The Kuiper Belt is a region of space. The known icy worlds and comets in both regions are much smaller than Earth's Moon. The Kuiper Belt is a doughnut-shaped ring of icy objects around the Sun, extending just beyond the orbit of Neptune from about 30 to 55 AU.

Short-period comets which take less than years to orbit the Sun originate in the Kuiper Belt. There may be hundreds of thousands of icy bodies larger than km 62 miles and an estimated trillion or more comets within the Kuiper Belt.

Some dwarf planets within the Kuiper Belt have thin atmospheres that collapse when their orbit carries them farthest from the Sun. The first mission to explore the Kuiper Belt is New Horizons.

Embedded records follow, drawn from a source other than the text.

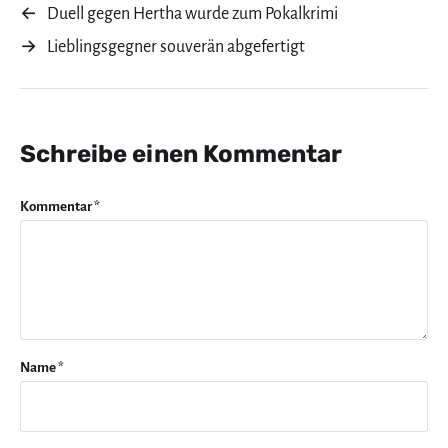
←
Duell gegen Hertha wurde zum Pokalkrimi
→
Lieblingsgegner souverän abgefertigt
Schreibe einen Kommentar
Kommentar
*
Name
*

It flew past Pluto in and is on its way to explore another Kuiper Belt world. It is not clear if worlds in this distant, cold region are not capable of supporting life as we know it. Astronomers are searching for a possible planet that might explain the strange orbits of several Kuiper Belt Objects. The nickname: Planet 9. The inner, main region of the Kuiper belt ends around 50 AU from the Sun. Overlapping the outer edge of the main part of the Kuiper Belt is a second region called the scattered disk, which continues outward to nearly 1, AU, with some bodies on orbits that go even farther beyond.

Astronomers think the icy objects of the Kuiper Belt are remnants left over from the formation of the solar system. Similar to the relationship between the main asteroid belt and Jupiter, it's a region of objects that might have come together to form a planet had Neptune not been there.

Instead, Neptune's gravity stirred up this region of space so much that the small, icy objects there weren't able to coalesce into a large planet. We call it the Kuiper Belt. The region also contains several dwarf planets — round worlds too large to be considered asteroids but too small to qualify as a planet.

Pluto was the first true Kuiper Belt object KBO to be seen, although scientists at the time didn't recognize it as such until other KBOs were discovered. Once Jewitt and Luu discovered the Kuiper Belt, astronomers soon saw that the region beyond Neptune was full of icy rocks and tiny worlds. Sedna , a KBO that's about three-fourths the size of Pluto, was discovered in It is so far out from the sun it takes about 10, years to make a single orbit.

Sedna is about 1, miles 1, km wide and circles the sun in an eccentric orbit that ranges between 8 billion miles Eris orbits the sun approximately once every years, traveling almost times farther from the sun than Earth does. Its discovery revealed to some astronomers the problem of categorizing Pluto as a full-scale planet.

Pluto and Eris, surrounded by the Kuiper Belt, had clearly failed to do so. Two more dwarf planets, Haumea and Makemake , were discovered in the Kuiper Belt in Astronomers are now reconsidering Haumea's status as a dwarf planet. In , when the object passed between Earth and a bright star, scientists realized it is more elongated than round. Haumea's elongated shape could be a result of it's rapid spin; a day on the object only lasts about four hours. Planet Nine is a hypothetical world thought to orbit the sun at a distance that is about times farther from the sun than Earth's orbit, and about 20 times farther out than the orbit of Neptune.

The orbit of Neptune is 2. Scientists have not actually seen Planet Nine. Its existence was inferred by gravitational effects observed on other objects in the Kuiper Belt. The pair have spent the last six years working on the deepest survey of faint objects at the edge of the solar system, after proposing the existence of Planet X, a small dwarf planet beyond Pluto, in So far, Sheppard and Trujillo have found 62 distant objects, which make up about 80 percent of all of those at the edge of the system.